The major causes of neonatal deaths are Infections such as Pneumonia, Septicemia and Umbilical Cord infection; prematurity i.e birth of newborn before 37 weeks of gestation and Asphyxia i.e. inability to breathe immediately after birth that leads to lack of oxygen.

The major causes of child and infant mortality are neonatal causes, pneumonia  and diarrhoeal diseases


3. Maternal Mortality Rate (MMR)annual number of female deaths per 100,000 live births from any cause related to or aggravated by pregnancy or its management (excluding accidental or incidental causes). The age bracket is generally 15-49 years.

As per the SRS 2012, which is the latest available data, the Maternal Mortality Rate (MMR) in India is 178. The Millennium Development Goal - 5 (MDG 5) envisages to reduce maternal mortality rate by three-fourths between 1990 and 2015. In the case of India, this transforms into an MMR of 109 by the end of 2015 which remains an impossible task considering the current levels.
But three states - Kerala, Maharashtra and Tamil Nadu have achieved the goal. While Kerala tops the list with a value of 66, Assam languishes at the end.
The major medical causes of maternal deaths are haemorrhage, Sepsis, Abortion, Hypertensive disorders, Obstructed labor and “other causes”  like anaemia

Besides this, some of the socio economic determinants of infant, child and maternal mortality are illiteracy, low socio-economic status, early age of marriage, lack of women empowerment, poor environmental conditions e.g. sanitation, hygiene etc, lack of potable water, high parity, preference for home deliveries by family members or village dai and poor access to health facilities etc.
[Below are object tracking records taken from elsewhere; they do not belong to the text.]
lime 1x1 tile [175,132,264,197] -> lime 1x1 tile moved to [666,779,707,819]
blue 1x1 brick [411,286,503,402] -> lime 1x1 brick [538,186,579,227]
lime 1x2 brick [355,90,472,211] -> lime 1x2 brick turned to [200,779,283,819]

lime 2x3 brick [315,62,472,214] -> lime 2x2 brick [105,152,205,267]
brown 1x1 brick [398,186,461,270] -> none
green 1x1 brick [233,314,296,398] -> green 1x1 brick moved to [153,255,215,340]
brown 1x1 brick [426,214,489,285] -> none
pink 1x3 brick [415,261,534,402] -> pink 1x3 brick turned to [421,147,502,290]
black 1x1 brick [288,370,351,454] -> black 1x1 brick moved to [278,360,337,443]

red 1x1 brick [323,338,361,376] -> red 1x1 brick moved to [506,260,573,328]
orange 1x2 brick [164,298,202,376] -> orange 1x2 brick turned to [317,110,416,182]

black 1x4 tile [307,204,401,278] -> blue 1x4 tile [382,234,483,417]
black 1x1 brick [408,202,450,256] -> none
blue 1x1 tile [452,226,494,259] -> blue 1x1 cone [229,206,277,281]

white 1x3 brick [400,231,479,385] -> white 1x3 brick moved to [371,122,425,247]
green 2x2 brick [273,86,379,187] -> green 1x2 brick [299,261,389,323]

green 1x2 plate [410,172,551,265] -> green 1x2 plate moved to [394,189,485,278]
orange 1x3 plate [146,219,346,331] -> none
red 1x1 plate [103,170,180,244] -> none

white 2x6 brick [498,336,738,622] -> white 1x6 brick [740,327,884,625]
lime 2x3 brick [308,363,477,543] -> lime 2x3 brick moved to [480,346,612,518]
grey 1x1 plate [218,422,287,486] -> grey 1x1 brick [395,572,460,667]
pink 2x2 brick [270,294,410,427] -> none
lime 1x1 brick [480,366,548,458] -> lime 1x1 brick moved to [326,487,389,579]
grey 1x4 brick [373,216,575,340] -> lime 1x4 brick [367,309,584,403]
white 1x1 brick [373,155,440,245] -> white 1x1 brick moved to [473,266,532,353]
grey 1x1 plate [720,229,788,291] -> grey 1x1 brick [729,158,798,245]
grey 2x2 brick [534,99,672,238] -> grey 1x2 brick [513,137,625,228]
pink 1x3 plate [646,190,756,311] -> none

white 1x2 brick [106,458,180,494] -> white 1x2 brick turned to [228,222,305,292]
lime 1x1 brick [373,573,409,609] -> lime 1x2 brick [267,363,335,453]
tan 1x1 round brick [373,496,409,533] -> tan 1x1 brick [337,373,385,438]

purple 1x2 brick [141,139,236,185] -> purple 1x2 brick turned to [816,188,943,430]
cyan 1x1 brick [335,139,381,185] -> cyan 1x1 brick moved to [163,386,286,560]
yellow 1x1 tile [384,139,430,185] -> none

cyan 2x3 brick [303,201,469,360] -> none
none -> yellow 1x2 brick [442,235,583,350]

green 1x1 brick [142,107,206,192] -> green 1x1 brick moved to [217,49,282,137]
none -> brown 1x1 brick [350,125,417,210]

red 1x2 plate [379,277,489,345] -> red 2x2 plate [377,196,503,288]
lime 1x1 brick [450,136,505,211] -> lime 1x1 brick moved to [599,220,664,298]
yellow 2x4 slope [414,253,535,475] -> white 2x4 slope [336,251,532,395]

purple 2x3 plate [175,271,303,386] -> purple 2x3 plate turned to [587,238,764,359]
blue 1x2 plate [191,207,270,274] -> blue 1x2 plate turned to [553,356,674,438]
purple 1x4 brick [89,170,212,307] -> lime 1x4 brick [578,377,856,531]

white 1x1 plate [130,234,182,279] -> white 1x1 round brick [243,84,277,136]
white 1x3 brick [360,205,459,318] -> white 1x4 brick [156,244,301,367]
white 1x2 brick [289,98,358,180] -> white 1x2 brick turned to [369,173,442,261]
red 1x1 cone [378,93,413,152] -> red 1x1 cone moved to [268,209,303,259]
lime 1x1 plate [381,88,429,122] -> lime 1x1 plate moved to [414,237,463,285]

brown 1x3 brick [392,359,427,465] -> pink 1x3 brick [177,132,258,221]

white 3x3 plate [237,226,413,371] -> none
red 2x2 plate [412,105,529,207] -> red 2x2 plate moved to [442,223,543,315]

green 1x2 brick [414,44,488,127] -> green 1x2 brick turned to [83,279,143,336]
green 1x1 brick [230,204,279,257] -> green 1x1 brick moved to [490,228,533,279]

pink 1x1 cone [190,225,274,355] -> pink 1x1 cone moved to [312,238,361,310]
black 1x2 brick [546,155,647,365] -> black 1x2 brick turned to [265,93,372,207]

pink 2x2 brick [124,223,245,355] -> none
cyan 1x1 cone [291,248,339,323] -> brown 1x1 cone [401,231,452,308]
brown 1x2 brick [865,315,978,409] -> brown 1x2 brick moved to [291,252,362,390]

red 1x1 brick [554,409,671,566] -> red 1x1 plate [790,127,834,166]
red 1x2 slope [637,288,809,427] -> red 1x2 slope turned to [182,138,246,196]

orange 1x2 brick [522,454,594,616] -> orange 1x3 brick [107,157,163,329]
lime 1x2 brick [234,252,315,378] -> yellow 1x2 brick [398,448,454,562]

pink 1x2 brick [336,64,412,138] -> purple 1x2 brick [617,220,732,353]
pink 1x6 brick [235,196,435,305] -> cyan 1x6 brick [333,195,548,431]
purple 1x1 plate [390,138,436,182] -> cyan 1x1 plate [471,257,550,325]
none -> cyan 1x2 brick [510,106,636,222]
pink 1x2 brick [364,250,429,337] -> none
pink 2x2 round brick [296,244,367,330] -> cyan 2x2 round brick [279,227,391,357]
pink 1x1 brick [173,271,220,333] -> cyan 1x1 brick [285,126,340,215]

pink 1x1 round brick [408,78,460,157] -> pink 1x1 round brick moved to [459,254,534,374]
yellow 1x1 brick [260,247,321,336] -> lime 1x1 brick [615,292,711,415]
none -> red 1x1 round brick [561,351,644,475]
Under National Health Mission (which has been formed by integrating NRHM and NUHM), key steps have been taken to reduce IMR, U5MR and MMR. The major programmes are :
Janani Suraksha Yojana (JSY) - Promotion of institutional deliveries.
Janani Shishu Suraksha Karyakram - To supplement cash assitance under JSY to mitigate the burden of out of pocket expense incurred by mother and new-born
Navjaat Shishu Suraksha Karyakram - To promote basic new-born care and resuscitation
Integrated Management of Neo-natal and Childhood Illness (IMNCI)

India faces a double challenge - of stabilising the population, and ensuring that they grow healthy. Currently the population is stuck up in a vicious cycle of weak mothers giving birth to weak children. This trend need to be done away with, to achieve a healthy population that would steer the nation to glory.